Act 23 leaves the bitter taste of the unfinished. Thousands of Yellow Vests have once again come to Paris, perhaps more than for March 16th during the first ultimatum. Beyond numbers, it is determination that strikes and disturbs the government. Week after week, the population in the street seems determined not to back down. Not to go backwards. However, this Saturday, April 20th, the police’s strategy was stronger than the determination of tens of thousands of citizens. But at what cost? And for what results in the weeks and months to come?
From the beginning of the morning, we understood that this day would in no way look anything like Act 18. The first non-sanctioned gatherings at 10 am did not gather enough Yellow Vests to prevent the police present from encircling and then forcing everyone to disperse (including in the metro). The vast majority of Yellow Vests gathered therefore at 12 pm for the departure of the sanctioned demonstration at Bercy.
Everyone was there. There is determination too. We felt a real dynamic. Except that it was a Bercy-Bastille-République sanctioned protest – the ultra classic route of the union demonstrations. The police prepared the ground and knew exactly how to handle the situation, to the point of taking the initiative to cut the procession into several groups (at least three different). The whole thing, very far from the quarters of the ultra rich and governmental places. Above all, they managed to push all the Yellow Vests to Place de la République – the official place of the end of the rally. It was 3:15 pm, and act 23 in Paris was already coming to an end.
Because all Parisians know that to finish at République means henceforth to lock oneself in a giant trap. To trap oneself in the proper sense since, like in the past, the prefecture gives the order to block any exit from the square, and this lasted for more than 3 hours!

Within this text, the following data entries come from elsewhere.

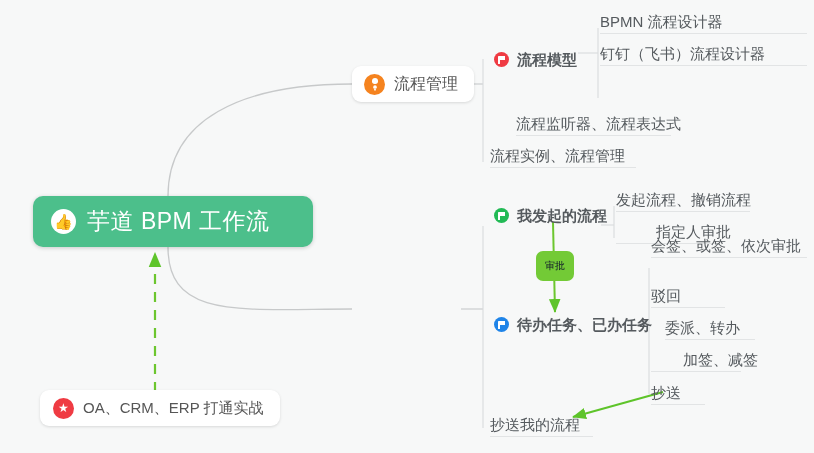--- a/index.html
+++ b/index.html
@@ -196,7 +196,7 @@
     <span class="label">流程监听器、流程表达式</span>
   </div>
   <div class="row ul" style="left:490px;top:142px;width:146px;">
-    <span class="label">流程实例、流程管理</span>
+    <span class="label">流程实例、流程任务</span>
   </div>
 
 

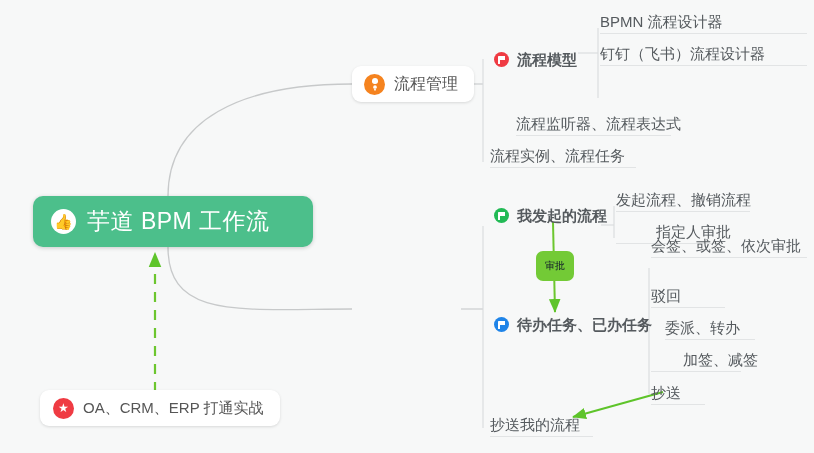--- a/index.html
+++ b/index.html
@@ -30,7 +30,7 @@
 
   
   #root-node{
-    left:33px;top:196px;width:280px;height:51px;
+    left:33px;top:196px;width:256px;height:51px;
     background:#4cbf8b;
     border-radius:10px;
     box-shadow:0 1px 4px rgba(0,0,0,.18);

Not only was it no longer possible to protest, not only could no one in the square leave, but law enforcement allowed themselves the completely abject game of flooding the square with tear gas. Even worse, groups of 15 to 20 police made incursions into the very center of the square, filled with thousands of demonstrators. At the slightest projectile, they charged, with the aim of catching (and hitting) those who will not be fast enough (rarely those who launched projectiles).

We were a long, long way from the maintenance of order. If it was about keeping on top of the situation without spillages, then it was enough to leave Place de la République open and without charging or launching gas. No, the objective of the prefecture (and therefore the government) was to trap thousands of people in the sun, to pack them, compress them, gas them, and to charge at them. For what purpose ? Probably to terrorise them and dissuade them from coming back to protest for the following acts. This is a strategy of terror.
There were many elderly people, many children. Most of them were novices as to the practices of demonstrations, in particular the Parisian demonstrations of Yellow Vests. Several people lost their nerves and started to shout, to scream, to panic. And inevitably, some got upset too. Because it’s a very weird feeling to feel trapped in a space filled with thousands of people with large crowd movements at every gassing and charge. Some really panicked and/or went crazy. Some were ready to put themselves in danger so that they could leave. Others, hitherto peaceful, joined the most offensive Yellow Vests. The longer the day went on, the more panic was felt, and the more the tension became palpable. Hundreds of citizens absolutely wanted to leave, whatever the cost. Several Yellow Vests alerted the police that it could end in a tragedy. We felt that at the slightest spark, a person could really flip. And it was not the most offensive Yellow Vests that were potentially the ones who could have totally gone off the rails under the spell of panic and a nervous breakdown.
But by being treated like animals, how can one be surprised that some began to act like ferocious beasts? At one time, when you wanted to get rid of a dog, you would annoy it so that it gets angry and bites. One could then accuse it of having rabies, of being dangerous … and to hit it.
The big lesson of this day is that it is no longer possible to deal with the government and its armed wing. In a democratic country, protesting in concert with the authorities makes sense. In a country that flouts fundamental freedoms every day, it amounts to surrender.
Today, trying to accept the government’s rules for demonstrations is to simply facilitate the task of breaking and hurting the movement, including physically. Especially since the government allows itself to abandon its own own “rules”: The Yellow Vests who had received permission for the rally (until 22:00) were insulted and gassed. On April 20th the level of indiscriminate and gratuitous police violence increased, with beatings and completely abusive detentions, including of journalists. Never in the last five months have the reporters who follow the movement been subjected to so much repression.
Faced with this situation, it is becoming increasingly clear that the strategy of sanctioned demonstrations can only lead to the death of the movement: they do not prevent violence, gas, and abusive arrests. But it allows the government to contain the anger. Act primitively, plan strategically. This maxim of the resistant poet René Char is more relevant than ever.
Because as hope remains in place, the flame burns more than ever: Saturday, in the middle of tear gas and successive charges, hundreds of Yellow Vests started to sing “We are here”, while advancing against the riot police. The police charged, bludgeoned, and gassed. And again: the Yellow Vests came back, sang, and advanced. If the process may seem doomed to failure, it is the created dynamic that matters. And this dynamic is resistant to gas and truncheons.